PROVIDED DATA:
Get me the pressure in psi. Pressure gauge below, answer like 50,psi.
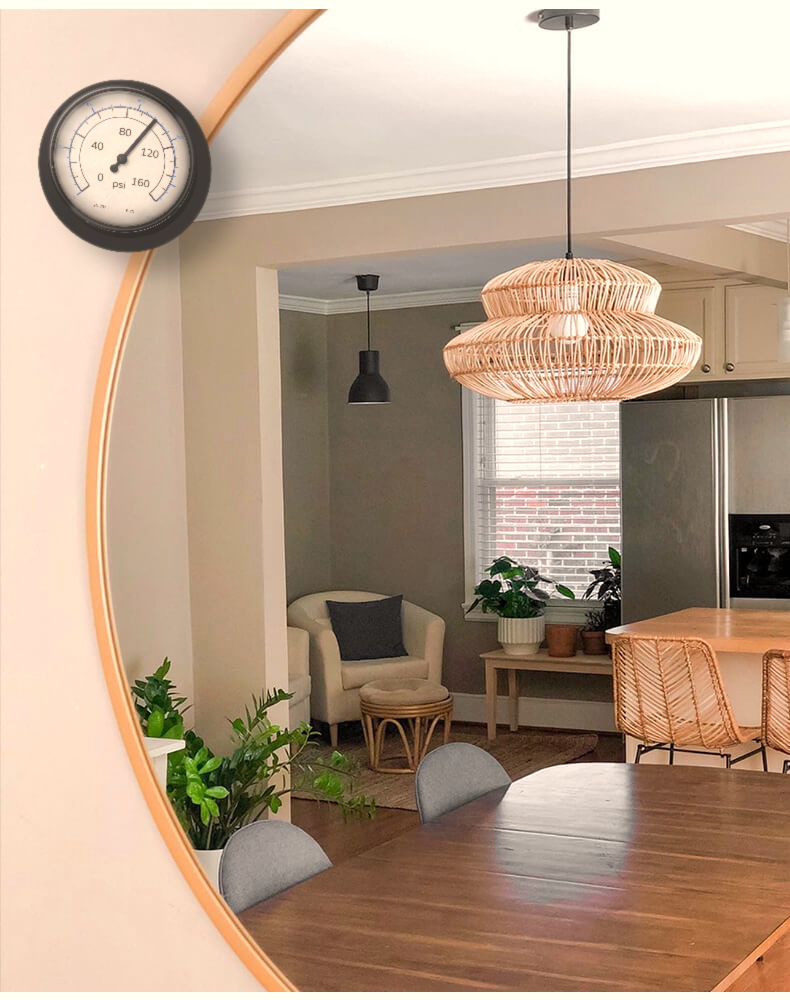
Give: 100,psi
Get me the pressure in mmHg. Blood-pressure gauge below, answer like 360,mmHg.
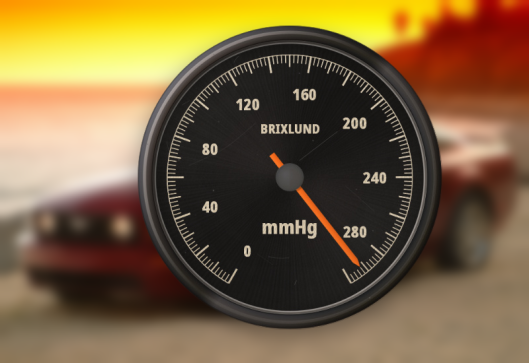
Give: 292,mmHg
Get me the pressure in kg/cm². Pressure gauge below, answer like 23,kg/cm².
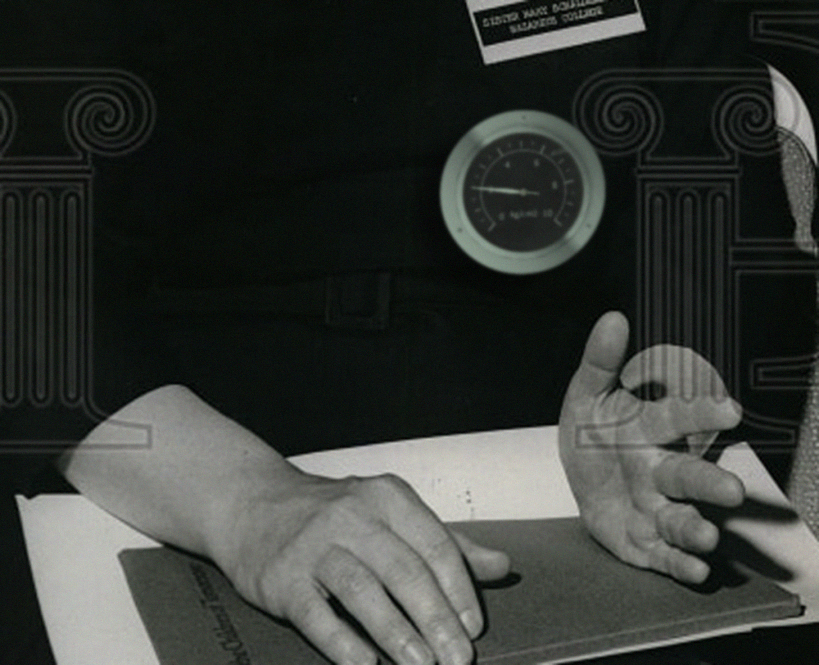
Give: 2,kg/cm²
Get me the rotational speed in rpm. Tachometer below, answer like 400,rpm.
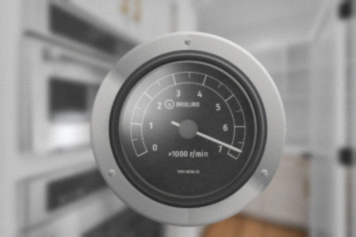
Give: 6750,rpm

WHAT THE EXERCISE ASKS:
Please gather every line of the material above that contains the string "mmHg", copying each line in full.

WRITTEN RESPONSE:
Get me the pressure in mmHg. Blood-pressure gauge below, answer like 360,mmHg.
Give: 292,mmHg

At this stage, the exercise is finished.